I don't know about you, but one of the biggest weaknesses I have around the autumn is the re-release, every year, without FAIL - of Starbucks's wildly popular Pumpkin Spice Latte. Ladies and gentlemen, this is the drink of the Gods. I used to polish down at least one of these a day during the fall and winter of my discontent. It is SO FREAKING GOOD.
I was walking to work this morning, and of course I pass by the Starbucks on the corner - and there it is. I see it. "It's Back! The Pumpkin Spice Latte that you KNOW you're craving., Carrie. 3.95 a hit! YOU KNOW YOU WANT IT."
It was in my mind to get one, yes. I admit it. So I got to work, dropped off my bags, and normally that would be the end of the tale. But I decided that I was going to see if I could fit this hit of ambrosia into my SP plan for the day. What harm could one Pumpkin Spice Latte do, anyway?
Apparently, more than I imagined. A "Tall" (only 12 ounces, way smaller than I used to buy!!!) with skim milk and no whipped cream - 200 calories? Okay, not too awful - but wait. 38 carbs? REALLY? Are you freaking serious? That's, like, nearly a quarter of my carbs FOR THE DAY. I'm a diabetic, here - my carbs are precious to me. Then I remember - the pumpkin syrup. Ugh. That's sugar and nothing but.

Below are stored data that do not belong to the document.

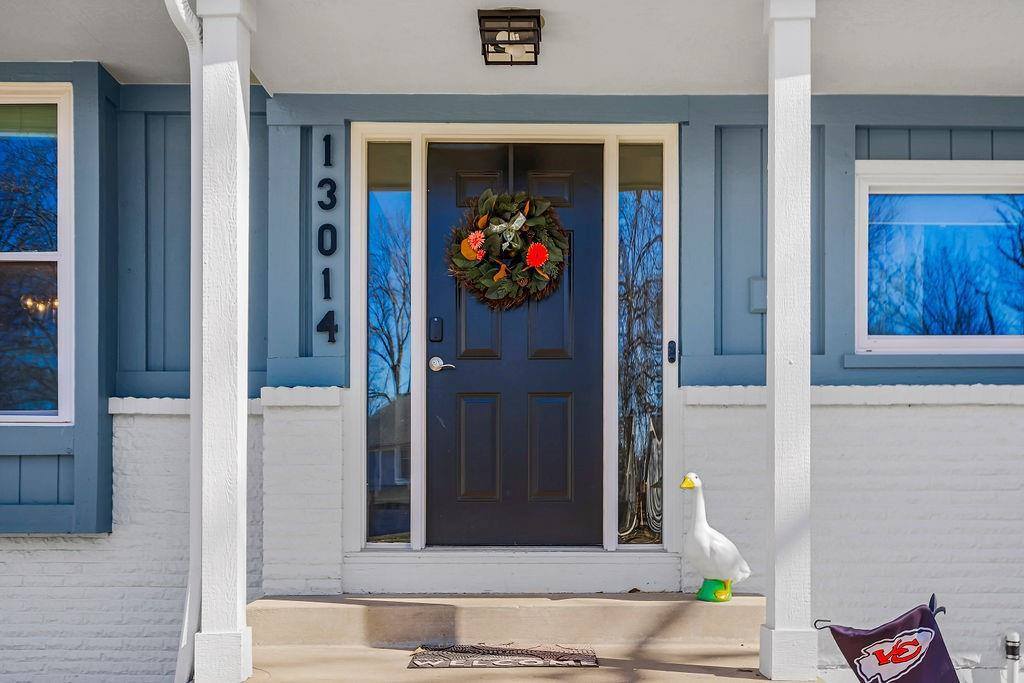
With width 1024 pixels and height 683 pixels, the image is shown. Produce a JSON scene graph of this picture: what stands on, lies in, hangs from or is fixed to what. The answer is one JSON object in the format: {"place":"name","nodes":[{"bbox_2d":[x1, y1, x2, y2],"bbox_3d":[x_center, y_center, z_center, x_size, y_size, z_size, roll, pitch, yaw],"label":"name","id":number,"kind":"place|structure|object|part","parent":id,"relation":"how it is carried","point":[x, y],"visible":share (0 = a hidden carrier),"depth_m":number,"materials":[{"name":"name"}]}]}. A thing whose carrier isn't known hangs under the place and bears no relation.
{"place":"outdoors","nodes":[
{"label":"outdoors","id":0,"kind":"place"},
{"bbox_2d":[1,0,1022,682],"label":"house","id":1,"kind":"structure","parent":0,"point":[872,142],"depth_m":5.11,"materials":[{"name":"blue paint"}]},
{"bbox_2d":[0,84,73,423],"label":"window","id":2,"kind":"structure","parent":1,"relation":"in","point":[19,255],"depth_m":4.95,"materials":[{"name":"glass"}]},
{"bbox_2d":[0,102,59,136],"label":"window blind","id":3,"kind":"object","parent":2,"relation":"attached to","point":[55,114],"visible":0.84,"depth_m":4.80,"materials":[{"name":"green"}]},
{"bbox_2d":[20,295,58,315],"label":"chandelier","id":4,"kind":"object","parent":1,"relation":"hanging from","point":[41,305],"visible":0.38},
{"bbox_2d":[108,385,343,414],"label":"trim","id":5,"kind":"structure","parent":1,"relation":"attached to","point":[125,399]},
{"bbox_2d":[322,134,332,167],"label":"house number","id":6,"kind":"object","parent":1,"relation":"attached to","point":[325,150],"visible":0.98,"depth_m":4.96,"materials":[{"name":"black metal"}]},
{"bbox_2d":[317,133,338,345],"bbox_3d":[-0.935,-0.777,5.019,0.065,0.993,0.145,0,-2,0],"label":"house number","id":7,"kind":"object","parent":1,"relation":"attached to","point":[319,184],"visible":0.99,"depth_m":5.01,"materials":[{"name":"black metal"}]},
{"bbox_2d":[348,120,677,562],"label":"door frame","id":8,"kind":"structure","parent":1,"relation":"attached to","point":[495,128],"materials":[{"name":"white paint"}]},
{"bbox_2d":[365,142,411,545],"bbox_3d":[-0.659,-0.257,5.267,0.263,2.157,0.130,0,-2,0],"label":"sidelight window","id":9,"kind":"structure","parent":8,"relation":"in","point":[381,198],"depth_m":5.26,"materials":[{"name":"clear glass"}]},
{"bbox_2d":[616,143,663,545],"bbox_3d":[0.671,-0.261,5.275,0.280,2.136,0.122,0,-2,0],"label":"sidelight window","id":10,"kind":"structure","parent":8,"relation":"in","point":[642,192],"depth_m":5.27,"materials":[{"name":"clear glass"}]},
{"bbox_2d":[667,340,677,363],"bbox_3d":[0.833,-0.203,5.240,0.041,0.129,0.058,0,-2,0],"label":"doorbell","id":11,"kind":"object","parent":8,"relation":"attached to","point":[672,343],"visible":0.96,"depth_m":5.22,"materials":[{"name":"black metal"}]},
{"bbox_2d":[426,143,602,545],"bbox_3d":[0.004,-0.112,5.211,1.100,2.099,0.148,0,-2,0],"label":"front door","id":12,"kind":"structure","parent":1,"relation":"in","point":[465,365],"depth_m":5.18,"materials":[{"name":"black wood"}]},
{"bbox_2d":[429,316,442,342],"bbox_3d":[-0.402,-0.313,5.168,0.070,0.138,0.036,0,-2,0],"label":"door lock","id":13,"kind":"object","parent":12,"relation":"attached to","point":[437,335],"visible":0.96,"depth_m":5.16,"materials":[{"name":"black metal"}]},
{"bbox_2d":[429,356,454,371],"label":"door handle","id":14,"kind":"object","parent":12,"relation":"attached to","point":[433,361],"visible":0.96,"depth_m":5.17,"materials":[{"name":"silver metal"}]},
{"bbox_2d":[443,188,567,309],"bbox_3d":[-0.035,-0.702,5.003,0.745,0.667,0.270,0,-2,0],"label":"wreath","id":15,"kind":"object","parent":12,"relation":"hanging from","point":[487,200],"visible":0.87,"depth_m":4.99,"materials":[{"name":"green plant"}]},
{"bbox_2d":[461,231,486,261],"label":"orange flower","id":16,"kind":"object","parent":15,"relation":"in","point":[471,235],"visible":0.97,"depth_m":4.82,"materials":[{"name":"orange"}]},
{"bbox_2d":[484,208,527,252],"bbox_3d":[-0.037,-0.786,4.908,0.244,0.199,0.118,0,-2,0],"label":"ornament","id":17,"kind":"object","parent":15,"relation":"attached to","point":[520,222],"visible":0.98,"depth_m":4.89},
{"bbox_2d":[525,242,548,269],"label":"red flower","id":18,"kind":"object","parent":15,"relation":"in","point":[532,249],"visible":0.97,"depth_m":4.87,"materials":[{"name":"red plant"}]},
{"label":"panel","id":19,"kind":"part","parent":12,"relation":"part of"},
{"bbox_2d":[749,276,766,312],"bbox_3d":[1.259,-0.475,5.007,0.142,0.181,0.089,0,-2,0],"label":"electrical box","id":20,"kind":"object","parent":1,"relation":"attached to","point":[760,289],"visible":0.54,"depth_m":4.99,"materials":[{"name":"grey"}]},
{"bbox_2d":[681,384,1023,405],"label":"trim","id":21,"kind":"structure","parent":1,"relation":"attached to","point":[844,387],"depth_m":5.00,"materials":[{"name":"white paint"}]},
{"bbox_2d":[855,159,1023,352],"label":"window","id":22,"kind":"structure","parent":1,"relation":"in","point":[986,339],"depth_m":5.46,"materials":[{"name":"glass"}]},
{"bbox_2d":[0,0,1023,95],"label":"porch ceiling","id":23,"kind":"structure","parent":0,"point":[109,60],"materials":[{"name":"white paint"}]},
{"bbox_2d":[478,8,542,65],"bbox_3d":[-0.012,-1.545,4.354,0.268,0.178,0.265,0,-2,0],"label":"ceiling light","id":24,"kind":"object","parent":23,"relation":"attached to","point":[538,22],"visible":0.99,"depth_m":4.28,"materials":[{"name":"black metal"}]},
{"label":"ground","id":25,"kind":"structure","parent":0},
{"bbox_2d":[250,594,772,680],"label":"porch steps","id":26,"kind":"structure","parent":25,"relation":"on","point":[692,606],"depth_m":4.59,"materials":[{"name":"concrete"}]},
{"bbox_2d":[193,0,256,680],"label":"porch column","id":27,"kind":"structure","parent":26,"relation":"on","point":[235,451],"depth_m":3.86,"materials":[{"name":"white paint"}]},
{"bbox_2d":[163,0,203,682],"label":"downspout","id":28,"kind":"object","parent":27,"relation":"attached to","point":[197,36],"visible":0.7,"depth_m":4.28,"materials":[{"name":"white metal"}]},
{"bbox_2d":[407,642,599,668],"bbox_3d":[-0.046,1.136,4.247,0.794,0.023,0.466,0,-2,0],"label":"doormat","id":29,"kind":"object","parent":26,"relation":"on","point":[483,650],"visible":0.98,"depth_m":4.21,"materials":[{"name":"brown"}]},
{"bbox_2d":[681,473,751,602],"bbox_3d":[1.013,0.732,4.981,0.418,0.643,0.274,1,-2,-29],"label":"statue","id":30,"kind":"object","parent":26,"relation":"on","point":[698,526],"visible":0.99,"depth_m":4.90,"materials":[{"name":"white ceramic"}]},
{"label":"base","id":31,"kind":"part","parent":30,"relation":"part of","materials":[{"name":"green"}]},
{"bbox_2d":[760,0,816,682],"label":"porch column","id":32,"kind":"structure","parent":26,"relation":"on","point":[776,578],"depth_m":3.92,"materials":[{"name":"white paint"}]},
{"bbox_2d":[816,593,958,682],"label":"flag","id":33,"kind":"object","parent":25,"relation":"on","point":[864,636],"visible":0.99,"depth_m":3.91,"materials":[{"name":"fabric"}]},
{"bbox_2d":[1004,632,1021,682],"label":"pipe","id":34,"kind":"object","parent":25,"relation":"on","point":[1008,640],"visible":0.99,"depth_m":4.76,"materials":[{"name":"white"}]}
]}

I sit at my desk and weigh my options. "Latte, or no? What harm can 38 carbs do to me, honestly?"
Then I start to think, hard. Is ANY drink worth 200 calories? Is any drink worth a quarter of my carbs for the day? Come on, Carrie, think about that - a big hit of water will cure your thirst just as well, it's free to "buy", and it costs you nothing in calories, carbs, fat. You can have that fiber bar in your desk drawer instead, or some Blue Diamond raspberry almonds, the ones you REALLY like. If you're going to spend carbs in that amount, make it COUNT. A huge baked potato, for example. That'd be good for dinner tonight, and you LOVE that.
"B-b-b-b-but... it's Pumpkin Spice Latte!"
Yes, and? You drank those all the time. See where it got you? You're here. You have a crap-ton of weight to lose. You want to put off success another day? You want to spend an extra hour working off those 200 calories? Is that fleeting moment of pleasure worth an extra hour sweating and straining on the stair machine? Especially since it's a DRINK, Carrie. Think about that. It's not even food!
Result of Match:
The angel won. I went to the back of my office with my water bottle, filled it up, and ate my fiber bar instead. I briefly missed the taste of the spices in my mouth and the sweet whipped cream - but then realized that the results of those tastes just wouldn't be worth it in the long run.
Sorry, Starbucks. I sure am going to miss your wicked pumpkin concoctions.